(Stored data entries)

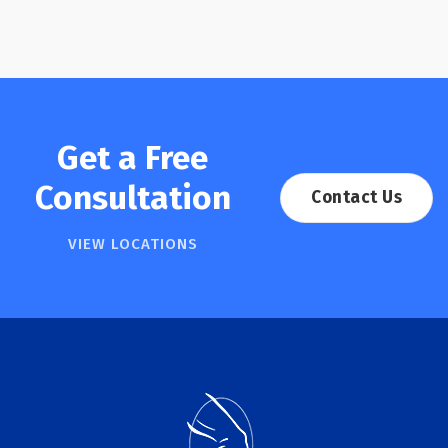
Get a Free
Consultation
Contact Us
VIEW LOCATIONS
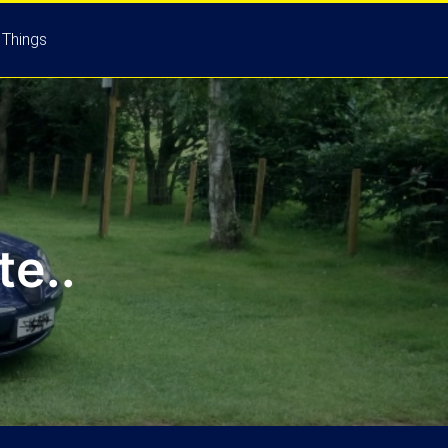
 Things
e..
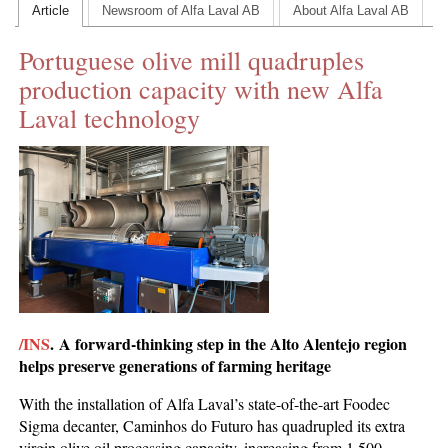
Article
Newsroom of Alfa Laval AB
About Alfa Laval AB
CONTACT US
Portuguese olive mill quadruples
INS MAIN WEBSITE
production capacity with new Alfa
ABOUT US
Laval technology
/INS
.
A forward-thinking step in the Alto Alentejo region
helps preserve generations of farming heritage
With the installation of Alfa Laval’s state-of-the-art Foodec
Sigma decanter, Caminhos do Futuro has quadrupled its extra
virgin olive oil processing capacity, increasing from 1,500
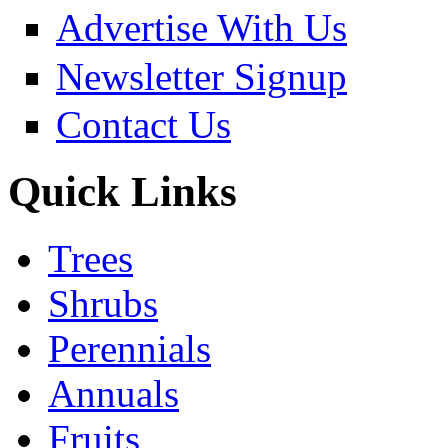
Advertise With Us
Newsletter Signup
Contact Us
Quick Links
Trees
Shrubs
Perennials
Annuals
Fruits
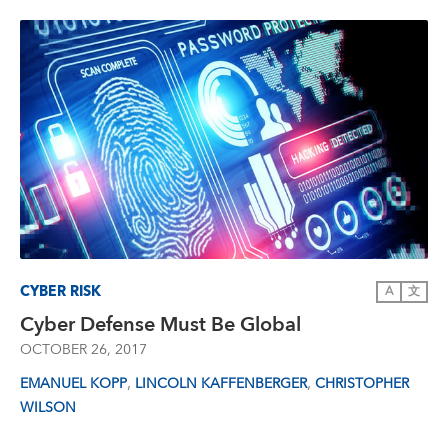
CYBER RISK
A
文
Cyber Defense Must Be Global
OCTOBER 26, 2017
,
,
EMANUEL KOPP
LINCOLN KAFFENBERGER
CHRISTOPHER
WILSON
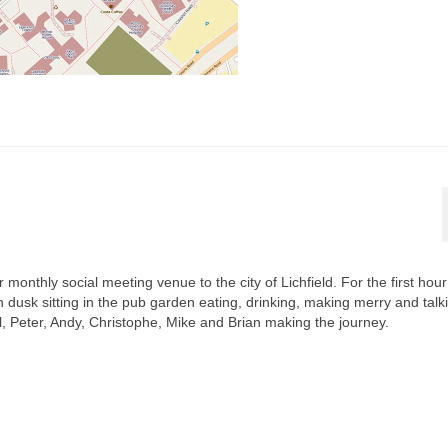
onthly social meeting venue to the city of Lichfield. For the first hou
dusk sitting in the pub garden eating, drinking, making merry and talk
 Peter, Andy, Christophe, Mike and Brian making the journey.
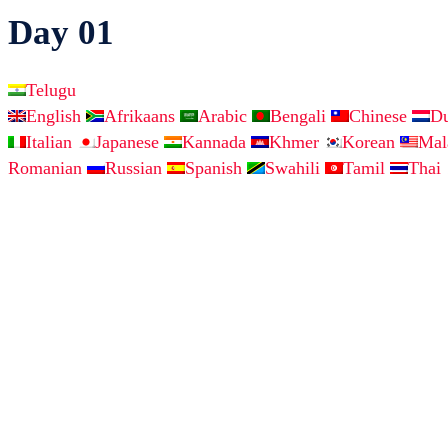
Day 01
Telugu
English
Afrikaans
Arabic
Bengali
Chinese
D
Italian
Japanese
Kannada
Khmer
Korean
Ma
Romanian
Russian
Spanish
Swahili
Tamil
Thai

▸ HOW TO COMPLETE THIS TASK:
Gather every line of the records above that contains the string "Laval", matching case exactly.

▸ TASK SOLUTION:
Newsroom of Alfa Laval AB
About Alfa Laval AB
Laval technology
With the installation of Alfa Laval’s state-of-the-art Foodec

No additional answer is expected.